Present the stretch of the items from the line containing "head of one" through the line containing "[233, 137, 260, 153] [0, 76, 108, 233]" as a Markdown table with the columns Row and Line, leaving out any blank lines.

*** RECORDS PROVIDED

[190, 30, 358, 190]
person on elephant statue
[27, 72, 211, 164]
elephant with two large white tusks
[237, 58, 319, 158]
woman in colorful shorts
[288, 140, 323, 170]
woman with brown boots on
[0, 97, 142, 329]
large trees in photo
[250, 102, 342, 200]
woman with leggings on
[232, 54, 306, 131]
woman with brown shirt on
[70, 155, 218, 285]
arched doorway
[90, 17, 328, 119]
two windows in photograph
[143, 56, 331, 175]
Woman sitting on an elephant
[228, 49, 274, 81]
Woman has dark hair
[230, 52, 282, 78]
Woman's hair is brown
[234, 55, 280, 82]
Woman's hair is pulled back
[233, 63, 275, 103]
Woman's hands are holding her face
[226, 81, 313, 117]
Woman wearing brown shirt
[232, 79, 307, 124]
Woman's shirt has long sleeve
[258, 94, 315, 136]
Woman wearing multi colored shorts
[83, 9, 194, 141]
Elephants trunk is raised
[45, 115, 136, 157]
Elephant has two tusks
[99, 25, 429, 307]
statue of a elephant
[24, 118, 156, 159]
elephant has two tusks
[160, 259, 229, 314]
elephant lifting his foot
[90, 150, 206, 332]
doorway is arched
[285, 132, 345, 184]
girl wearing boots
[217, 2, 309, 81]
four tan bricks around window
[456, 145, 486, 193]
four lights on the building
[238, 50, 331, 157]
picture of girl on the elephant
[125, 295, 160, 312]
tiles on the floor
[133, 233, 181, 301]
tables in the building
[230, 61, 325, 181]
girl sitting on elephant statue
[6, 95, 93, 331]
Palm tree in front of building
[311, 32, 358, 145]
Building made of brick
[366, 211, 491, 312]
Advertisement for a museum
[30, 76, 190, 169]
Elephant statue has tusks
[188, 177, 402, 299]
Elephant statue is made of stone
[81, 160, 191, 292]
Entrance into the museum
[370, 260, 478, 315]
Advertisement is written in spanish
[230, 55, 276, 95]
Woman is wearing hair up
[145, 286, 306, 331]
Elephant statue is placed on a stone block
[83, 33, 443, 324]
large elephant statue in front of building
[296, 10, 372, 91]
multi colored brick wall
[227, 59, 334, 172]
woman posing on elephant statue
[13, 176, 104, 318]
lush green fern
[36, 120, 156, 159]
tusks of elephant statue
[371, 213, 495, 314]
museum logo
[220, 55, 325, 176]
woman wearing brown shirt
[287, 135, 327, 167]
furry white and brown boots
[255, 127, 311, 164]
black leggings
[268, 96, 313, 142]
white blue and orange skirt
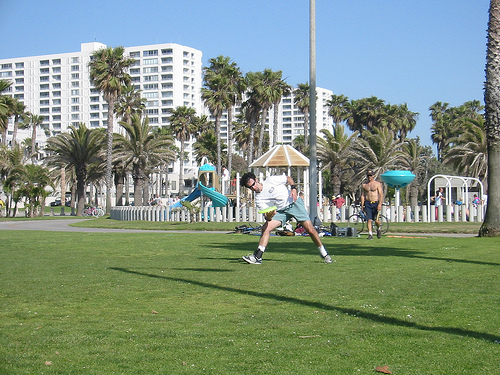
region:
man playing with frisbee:
[233, 170, 335, 266]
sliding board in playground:
[168, 157, 230, 213]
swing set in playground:
[426, 173, 483, 217]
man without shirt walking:
[356, 169, 385, 245]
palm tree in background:
[43, 125, 105, 219]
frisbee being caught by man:
[258, 205, 276, 215]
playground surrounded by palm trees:
[110, 163, 488, 225]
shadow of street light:
[108, 263, 498, 357]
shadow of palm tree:
[205, 238, 499, 270]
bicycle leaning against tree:
[80, 203, 105, 225]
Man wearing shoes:
[237, 249, 337, 267]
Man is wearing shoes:
[237, 250, 340, 265]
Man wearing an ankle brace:
[251, 244, 264, 260]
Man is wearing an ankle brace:
[251, 242, 267, 262]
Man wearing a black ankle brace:
[252, 242, 266, 260]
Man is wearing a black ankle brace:
[247, 240, 266, 260]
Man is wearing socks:
[255, 237, 331, 258]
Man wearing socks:
[247, 241, 334, 261]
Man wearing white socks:
[255, 239, 334, 257]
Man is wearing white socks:
[255, 240, 328, 257]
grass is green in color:
[57, 268, 324, 347]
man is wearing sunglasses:
[240, 178, 262, 190]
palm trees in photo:
[83, 52, 147, 202]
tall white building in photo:
[18, 47, 202, 107]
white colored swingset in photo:
[426, 171, 485, 204]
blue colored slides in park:
[182, 156, 232, 206]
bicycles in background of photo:
[73, 200, 110, 220]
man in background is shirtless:
[357, 167, 385, 230]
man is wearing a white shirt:
[256, 176, 299, 212]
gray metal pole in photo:
[305, 4, 322, 219]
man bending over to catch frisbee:
[224, 150, 332, 273]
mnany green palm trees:
[11, 69, 466, 211]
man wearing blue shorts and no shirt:
[353, 165, 397, 237]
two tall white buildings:
[2, 20, 341, 195]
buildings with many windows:
[6, 47, 341, 189]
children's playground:
[170, 139, 487, 231]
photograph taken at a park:
[12, 6, 469, 364]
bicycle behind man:
[350, 194, 398, 231]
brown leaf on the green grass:
[371, 356, 399, 371]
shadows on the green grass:
[107, 221, 488, 366]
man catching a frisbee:
[238, 170, 330, 272]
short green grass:
[131, 278, 296, 332]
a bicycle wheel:
[348, 213, 365, 235]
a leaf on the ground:
[374, 365, 392, 373]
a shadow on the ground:
[239, 278, 387, 358]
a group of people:
[426, 181, 488, 208]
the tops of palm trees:
[201, 58, 286, 117]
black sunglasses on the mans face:
[246, 177, 259, 193]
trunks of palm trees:
[57, 175, 89, 213]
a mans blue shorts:
[363, 204, 382, 223]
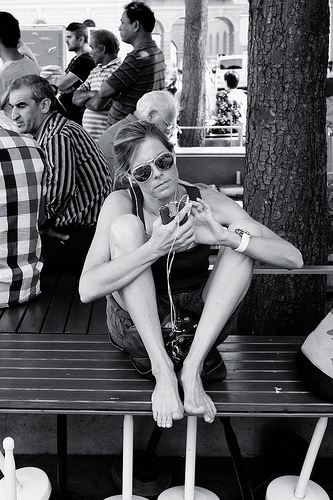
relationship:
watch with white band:
[231, 228, 251, 253] [232, 233, 251, 252]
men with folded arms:
[63, 65, 126, 109] [50, 52, 149, 105]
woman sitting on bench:
[103, 142, 227, 312] [1, 331, 321, 436]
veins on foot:
[153, 384, 202, 403] [134, 357, 226, 489]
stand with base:
[212, 54, 252, 141] [175, 124, 243, 149]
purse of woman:
[122, 310, 238, 381] [78, 118, 304, 428]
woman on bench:
[78, 118, 304, 428] [0, 333, 331, 499]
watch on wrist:
[231, 227, 251, 253] [220, 227, 239, 249]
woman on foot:
[78, 118, 304, 428] [149, 367, 185, 429]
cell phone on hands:
[158, 201, 197, 255] [149, 196, 226, 254]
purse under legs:
[133, 306, 235, 387] [109, 218, 255, 428]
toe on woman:
[188, 401, 207, 419] [78, 118, 304, 428]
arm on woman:
[184, 187, 303, 268] [78, 118, 304, 428]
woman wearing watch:
[78, 118, 304, 428] [235, 218, 250, 266]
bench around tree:
[0, 247, 330, 498] [213, 1, 331, 255]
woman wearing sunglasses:
[78, 118, 304, 428] [126, 147, 175, 183]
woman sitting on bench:
[78, 118, 304, 428] [0, 247, 330, 498]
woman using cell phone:
[78, 118, 304, 428] [158, 201, 197, 255]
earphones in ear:
[127, 156, 189, 332] [121, 167, 141, 185]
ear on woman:
[121, 167, 141, 185] [78, 118, 304, 428]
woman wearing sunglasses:
[78, 118, 304, 428] [133, 149, 174, 182]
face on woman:
[128, 134, 177, 199] [78, 118, 304, 428]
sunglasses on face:
[133, 149, 174, 182] [128, 134, 177, 199]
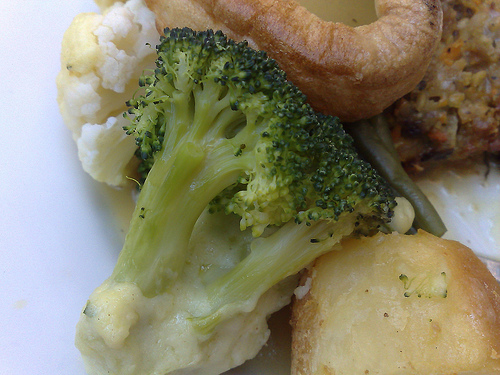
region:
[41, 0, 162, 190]
Cauliflower head on a plate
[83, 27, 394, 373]
Broccoli on a plate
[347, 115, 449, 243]
Green bean on a plate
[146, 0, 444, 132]
Bread on a plate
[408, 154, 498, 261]
White sauce on a plate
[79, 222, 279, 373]
White sauce covering broccoli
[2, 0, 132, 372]
White plate with vegetables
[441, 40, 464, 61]
Carrot bit in a hash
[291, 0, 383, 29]
Curve in a roll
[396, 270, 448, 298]
Broccoli pieces on bread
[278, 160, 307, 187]
green speckle on broccoli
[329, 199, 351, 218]
green speckle on broccoli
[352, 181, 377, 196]
green speckle on broccoli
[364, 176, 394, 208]
green speckle on broccoli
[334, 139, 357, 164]
green speckle on broccoli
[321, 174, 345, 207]
green speckle on broccoli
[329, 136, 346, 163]
green speckle on broccoli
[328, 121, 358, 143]
green speckle on broccoli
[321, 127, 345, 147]
green speckle on broccoli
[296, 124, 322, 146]
green speckle on broccoli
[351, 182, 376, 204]
part fo a vege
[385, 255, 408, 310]
part f a food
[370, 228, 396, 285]
edge of a food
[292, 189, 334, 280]
edge of a vege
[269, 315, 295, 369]
part of a shade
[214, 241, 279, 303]
part of a stalk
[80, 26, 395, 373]
a piece of broccoli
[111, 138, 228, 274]
light green stem of the broccoli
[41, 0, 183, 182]
hunk of white cauliflower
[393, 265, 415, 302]
green speck on the food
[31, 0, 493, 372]
food on a plate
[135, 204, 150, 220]
dark green spot on the broccoli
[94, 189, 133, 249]
shadow on the plate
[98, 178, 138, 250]
shadow from the food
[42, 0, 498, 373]
a pile of food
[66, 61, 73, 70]
green speck on the cauliflower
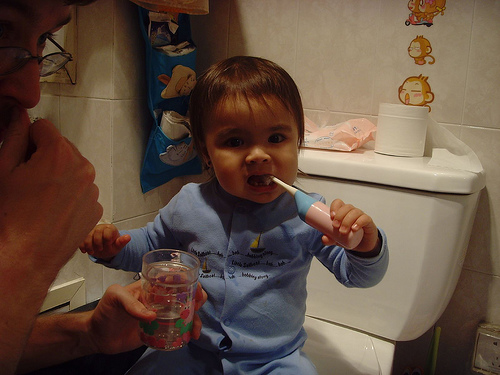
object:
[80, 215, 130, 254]
hand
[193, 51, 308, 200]
head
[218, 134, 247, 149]
eye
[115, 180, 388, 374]
shirt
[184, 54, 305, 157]
hair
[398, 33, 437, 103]
monkey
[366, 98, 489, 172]
paper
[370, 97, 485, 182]
roll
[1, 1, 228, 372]
person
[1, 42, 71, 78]
glasses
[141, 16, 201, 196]
organizer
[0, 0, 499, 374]
wall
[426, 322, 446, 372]
handle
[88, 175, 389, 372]
clothes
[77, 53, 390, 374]
baby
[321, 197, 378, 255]
hand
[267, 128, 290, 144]
eye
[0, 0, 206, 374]
man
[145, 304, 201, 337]
water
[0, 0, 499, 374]
toilet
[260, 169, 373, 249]
toothbrush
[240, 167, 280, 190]
baby mouth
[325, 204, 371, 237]
finger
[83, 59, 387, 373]
person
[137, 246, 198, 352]
glass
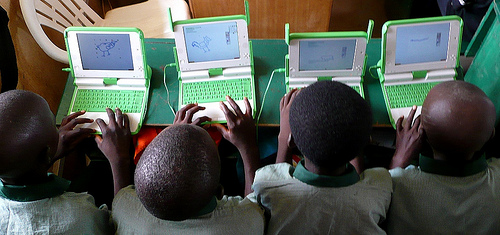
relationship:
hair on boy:
[289, 82, 369, 159] [386, 80, 499, 234]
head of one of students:
[0, 90, 60, 181] [388, 77, 495, 232]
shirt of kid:
[248, 157, 393, 233] [255, 80, 391, 232]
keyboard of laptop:
[378, 62, 464, 107] [49, 12, 153, 135]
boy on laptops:
[0, 89, 133, 234] [58, 33, 480, 81]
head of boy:
[418, 80, 496, 168] [0, 89, 133, 234]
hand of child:
[389, 104, 424, 168] [374, 75, 499, 232]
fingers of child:
[396, 103, 428, 138] [396, 78, 498, 233]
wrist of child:
[233, 137, 260, 153] [0, 76, 108, 233]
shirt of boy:
[390, 165, 498, 233] [0, 89, 133, 234]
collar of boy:
[293, 164, 361, 187] [113, 95, 268, 233]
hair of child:
[289, 82, 369, 159] [254, 80, 391, 230]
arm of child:
[99, 156, 154, 200] [5, 79, 149, 229]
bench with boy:
[4, 7, 344, 131] [251, 76, 395, 233]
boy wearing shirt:
[0, 87, 134, 234] [1, 174, 114, 234]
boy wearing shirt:
[113, 92, 268, 234] [111, 182, 268, 233]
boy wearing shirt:
[251, 76, 395, 233] [248, 157, 393, 233]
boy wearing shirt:
[386, 77, 498, 234] [391, 151, 499, 233]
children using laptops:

******

• **WORKED SOLUTION**:
| Row | Line |
|---|---|
| 1 | head of one of students: |
| 2 | [0, 90, 60, 181] [388, 77, 495, 232] |
| 3 | shirt of kid: |
| 4 | [248, 157, 393, 233] [255, 80, 391, 232] |
| 5 | keyboard of laptop: |
| 6 | [378, 62, 464, 107] [49, 12, 153, 135] |
| 7 | boy on laptops: |
| 8 | [0, 89, 133, 234] [58, 33, 480, 81] |
| 9 | head of boy: |
| 10 | [418, 80, 496, 168] [0, 89, 133, 234] |
| 11 | hand of child: |
| 12 | [389, 104, 424, 168] [374, 75, 499, 232] |
| 13 | fingers of child: |
| 14 | [396, 103, 428, 138] [396, 78, 498, 233] |
| 15 | wrist of child: |
| 16 | [233, 137, 260, 153] [0, 76, 108, 233] |